For a portfolio, expected return takes that logic and extends it one step further. A portfolio’s expected return represents the combined expected rates of return for each asset in it, weighted by that asset’s significance. It tells you what to expect out of this portfolio’s total likely gains and losses based on how you chose the portfolio’s component parts.

## How to Calculate the Expected Return of a Portfolio

A portfolio’s expected return is based on the rate of return of each component asset, and each asset’s weight in the portfolio.

• Rate of return: An asset’s rate of return measures how much money you, as an investor, would have made or lost had you invested in this asset over a specific period of time. For example, say you assume a \$1,000 investment in a stock over a one-year period after which you sold it. Between dividends and the sale of the stock you would have made \$150. The rate of return on this stock would have been 0.15%.

It can also be used to calculate the results of an actual investment. In this case you would use your actual initial investment and the period of time you held it.

• Asset weight: The percent of your portfolio that any given asset makes up. You calculate this by dividing the value of each given asset by the total value of the portfolio.

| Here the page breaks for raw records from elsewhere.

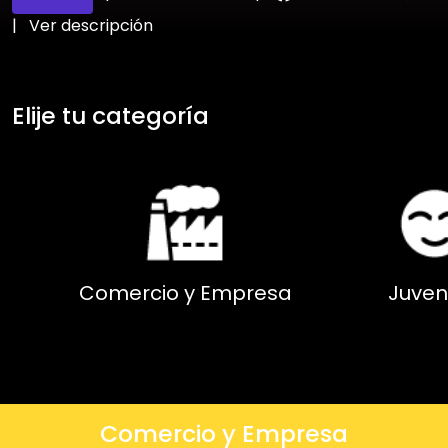
|
Ver descripción
Elije tu categoría
Comercio y Empresa
Juven
Comercio y Empresa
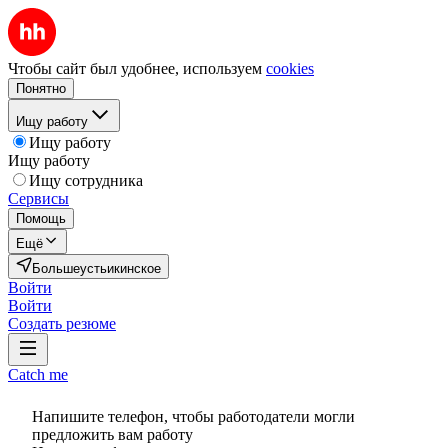
Чтобы сайт был удобнее, используем
cookies
Понятно
Ищу работу
Ищу работу
Ищу работу
Ищу сотрудника
Сервисы
Помощь
Ещё
Большеустьикинское
Войти
Войти
Создать резюме
Catch me
Напишите телефон, чтобы работодатели могли
предложить вам работу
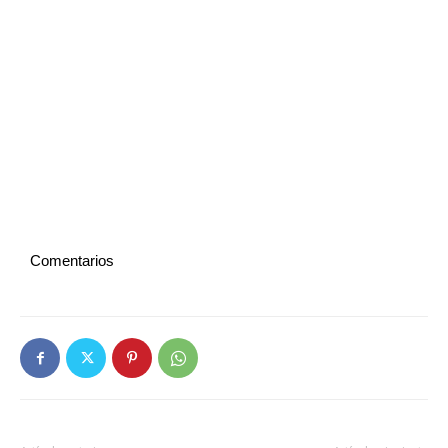
Comentarios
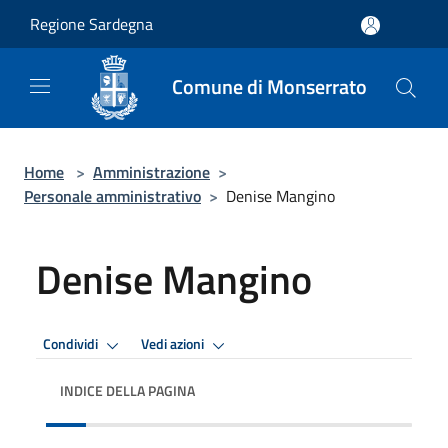
Salta al contenuto principale
Regione Sardegna
Comune di Monserrato
Home
>
Amministrazione
>
Personale amministrativo
>
Denise Mangino
Denise Mangino
Condividi
Vedi azioni
INDICE DELLA PAGINA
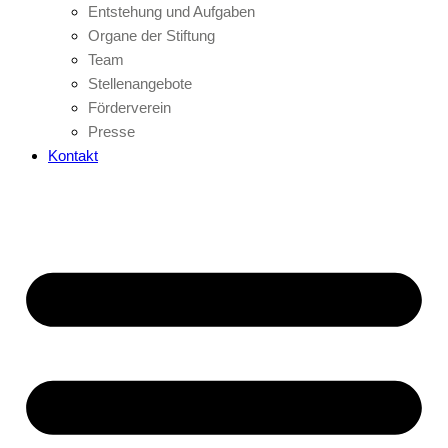
Entstehung und Aufgaben
Organe der Stiftung
Team
Stellenangebote
Förderverein
Presse
Kontakt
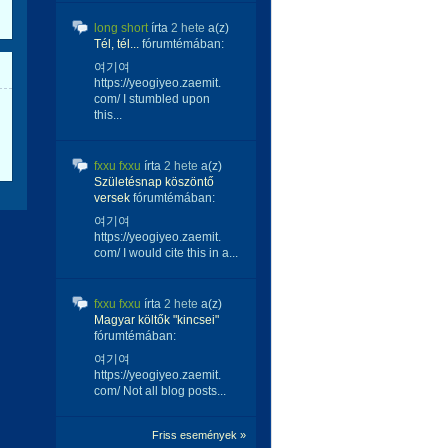
long short
írta
2 hete
a(z)
Tél, tél...
fórumtémában:
여기여
https://yeogiyeo.zaemit.
com/ I stumbled upon
this...
fxxu fxxu
írta
2 hete
a(z)
Születésnap köszöntő
versek
fórumtémában:
여기여
https://yeogiyeo.zaemit.
com/ I would cite this in a...
fxxu fxxu
írta
2 hete
a(z)
Magyar költők "kincsei"
fórumtémában:
여기여
https://yeogiyeo.zaemit.
com/ Not all blog posts...
Friss események »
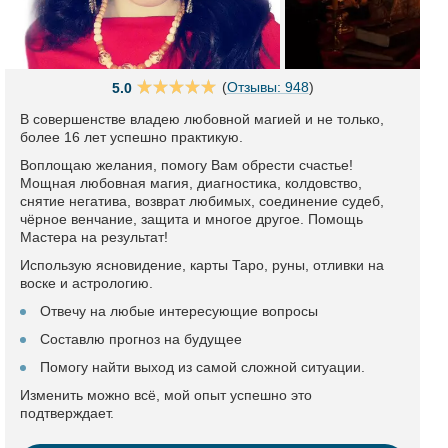
(
Отзывы: 948
)
5.0
В совершенстве владею любовной магией и не только,
более 16 лет успешно практикую.
Воплощаю желания, помогу Вам обрести счастье!
Мощная любовная магия, диагностика, колдовство,
снятие негатива, возврат любимых, соединение судеб,
чёрное венчание, защита и многое другое. Помощь
Мастера на результат!
Использую ясновидение, карты Таро, руны, отливки на
воске и астрологию.
Отвечу на любые интересующие вопросы
Составлю прогноз на будущее
Помогу найти выход из самой сложной ситуации.
Изменить можно всё, мой опыт успешно это
подтверждает.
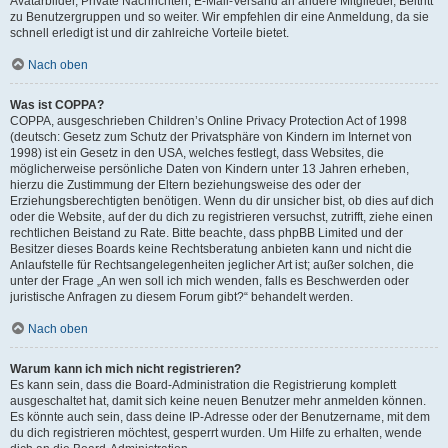
Avatarbilder, Private Nachrichten, E-Mail-Versand an andere Mitglieder, Beitritt
zu Benutzergruppen und so weiter. Wir empfehlen dir eine Anmeldung, da sie
schnell erledigt ist und dir zahlreiche Vorteile bietet.
Nach oben
Was ist COPPA?
COPPA, ausgeschrieben Children’s Online Privacy Protection Act of 1998
(deutsch: Gesetz zum Schutz der Privatsphäre von Kindern im Internet von
1998) ist ein Gesetz in den USA, welches festlegt, dass Websites, die
möglicherweise persönliche Daten von Kindern unter 13 Jahren erheben,
hierzu die Zustimmung der Eltern beziehungsweise des oder der
Erziehungsberechtigten benötigen. Wenn du dir unsicher bist, ob dies auf dich
oder die Website, auf der du dich zu registrieren versuchst, zutrifft, ziehe einen
rechtlichen Beistand zu Rate. Bitte beachte, dass phpBB Limited und der
Besitzer dieses Boards keine Rechtsberatung anbieten kann und nicht die
Anlaufstelle für Rechtsangelegenheiten jeglicher Art ist; außer solchen, die
unter der Frage „An wen soll ich mich wenden, falls es Beschwerden oder
juristische Anfragen zu diesem Forum gibt?“ behandelt werden.
Nach oben
Warum kann ich mich nicht registrieren?
Es kann sein, dass die Board-Administration die Registrierung komplett
ausgeschaltet hat, damit sich keine neuen Benutzer mehr anmelden können.
Es könnte auch sein, dass deine IP-Adresse oder der Benutzername, mit dem
du dich registrieren möchtest, gesperrt wurden. Um Hilfe zu erhalten, wende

For example, say your portfolio is worth \$50,000. A single asset in it is worth \$18,000. This asset’s weight in your portfolio would be 36%.

To calculate expected rate of return, you multiply the expected rate of return for each asset by that asset’s weight as part of the portfolio. You then add each of those results together. Written as a formula, we get:

• Expected Rate of Return (ERR) = R1 x W1 + R2 x W2 … Rn x Wn

In this formula, “R” equals rate of return, while “W” is equivalent to the asset weight.

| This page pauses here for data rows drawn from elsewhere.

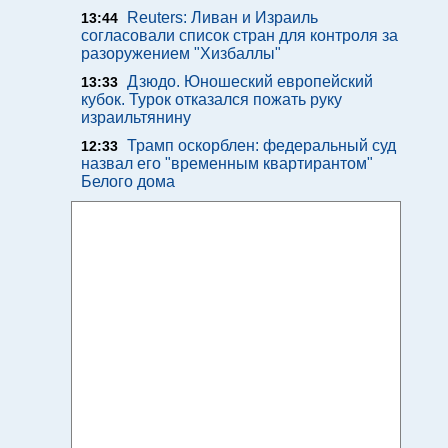
Reuters: Ливан и Израиль
13:44
согласовали список стран для контроля за
разоружением "Хизбаллы"
Дзюдо. Юношеский европейский
13:33
кубок. Турок отказался пожать руку
израильтянину
Трамп оскорблен: федеральный суд
12:33
назвал его "временным квартирантом"
Белого дома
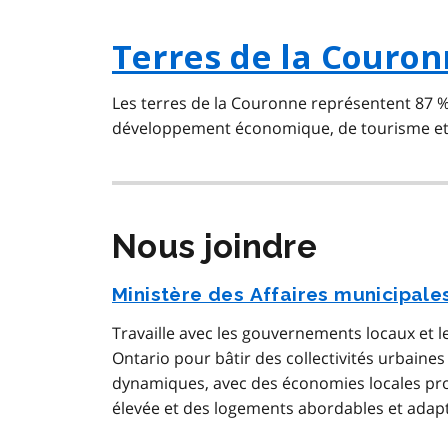
Terres de la Couro
Les terres de la Couronne représentent 87 % d
développement économique, de tourisme et d
Nous joindre
Ministère des Affaires municipal
Travaille avec les gouvernements locaux et l
Ontario pour bâtir des collectivités urbaines
dynamiques, avec des économies locales pro
élevée et des logements abordables et adapt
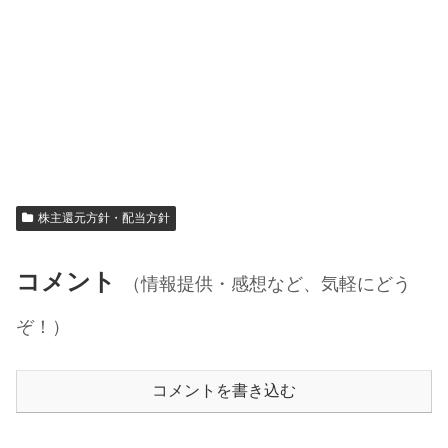
株主還元方針・配当方針
コメント
（情報提供・感想など、気軽にどう
ぞ！）
コメントを書き込む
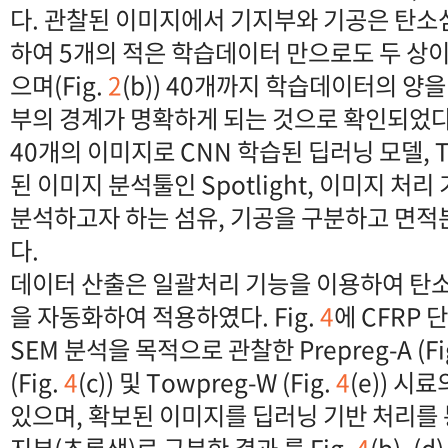
다. 관찰된 이미지에서 기지부와 기공은 탄
하여 5개의 적은 학습데이터 만으로도 두 상이
으며(Fig.
2
(b)) 40개까지 학습데이터의 양
부의 경계가 명확하게 되는 것으로 확인되었다
40개의 이미지로 CNN 학습된 딥러닝 모델, 
된 이미지 분석툴인 Spotlight, 이미지 처
분석하고자 하는 섬유, 기공을 구분하고 면
다.
데이터 산출은 일괄처리 기능을 이용하여 탄소
을 자동화하여 적용하였다. Fig.
4
에 CFRP 
SEM 분석을 목적으로 관찰한 Prepreg-A (Fi
(Fig.
4
(c)) 및 Towpreg-W (Fig.
4
(e)) 
있으며, 확보된 이미지를 딥러닝 기반 처리를 
지부(초록색)로 구분한 결과 를 Fig.
4
(b), (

Let’s look at a sample portfolio with five stocks in it. The total value of our portfolio is \$100,000, and we have already calculated each stock’s rate of return.

1. Stock A – \$25,000
1. Rate of return = 10%
2. Weight = 25%
2. Stock B – \$10,000
1. Rate of return = 15%
2. Weight = 10%
3. Stock C – \$30,000
1. Rate of return = 4%
2. Weight = 30%
4. Stock D – \$15,000
1. Rate of return = 5%
2. Weight = 15%
5. Stock E – \$20,000
1. Rate of return = -6%
2. Weight = 20%

The process for finding the expected return on this portfolio would go as follows:

• R1 x W1 + R2 x W2 … Rn x Wn = Expected Rate of Return (ERR)
• RA x WA + RB x WB + RC x WC + RD x WD + RE x WE = ERR
• (0.1 x 0.25) + (0.15 x 0.1) + (0.04 x 0.3) + (0.05 x 0.15) + (-0.06 x 0.2) = ERR
• 0.025 + 0.015 + 0.012 + 0.0075 + -0.012 = ERR
• 0.0475 = 4.75% = ERR

We should expect a return of 4.75%. This reflects the strong gains posted by nearly a third of this portfolio’s assets, set against the more modest gains and outright losses posted by the rest.

## Understanding the Limits of Expected Return

It’s important to understand that expected return is closer to an educated guess than a firm prediction. Whether you’re calculating this for an individual stock or an entire portfolio, the formula depends on getting your assumptions right.

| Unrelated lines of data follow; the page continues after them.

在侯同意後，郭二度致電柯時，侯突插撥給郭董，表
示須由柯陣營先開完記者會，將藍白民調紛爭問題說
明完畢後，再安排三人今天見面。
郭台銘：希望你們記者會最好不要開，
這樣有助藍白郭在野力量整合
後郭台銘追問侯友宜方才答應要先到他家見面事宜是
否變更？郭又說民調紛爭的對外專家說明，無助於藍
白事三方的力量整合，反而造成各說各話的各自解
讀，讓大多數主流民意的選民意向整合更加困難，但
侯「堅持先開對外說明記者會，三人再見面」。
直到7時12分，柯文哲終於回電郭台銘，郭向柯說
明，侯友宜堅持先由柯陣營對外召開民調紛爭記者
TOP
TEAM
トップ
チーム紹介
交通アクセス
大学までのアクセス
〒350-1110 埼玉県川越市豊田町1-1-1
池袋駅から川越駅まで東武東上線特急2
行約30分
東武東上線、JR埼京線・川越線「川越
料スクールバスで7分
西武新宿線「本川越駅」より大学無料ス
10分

For a portfolio, you will calculate expected return based on the expected rates of return of each individual asset. But expected rate of return is an inherently uncertain figure. As an investor you calculate it by assuming that the asset’s growth and yield in the past will continue unabated into the future.  If your stock returned dividends in the past year, it will continue to pay those dividends in future years. If it grew 10% in the past year, it will grow by at least another 10% this year.

These are not completely speculative assumptions, but neither are they necessarily reliable. While past performance can indicate future results, there are no guarantees.

## Bottom Line

A portfolio’s ERR is a probability distribution that reflects the gains and losses you should expect based on asset weight and past performance. It is neither completely speculative nor necessarily reliable.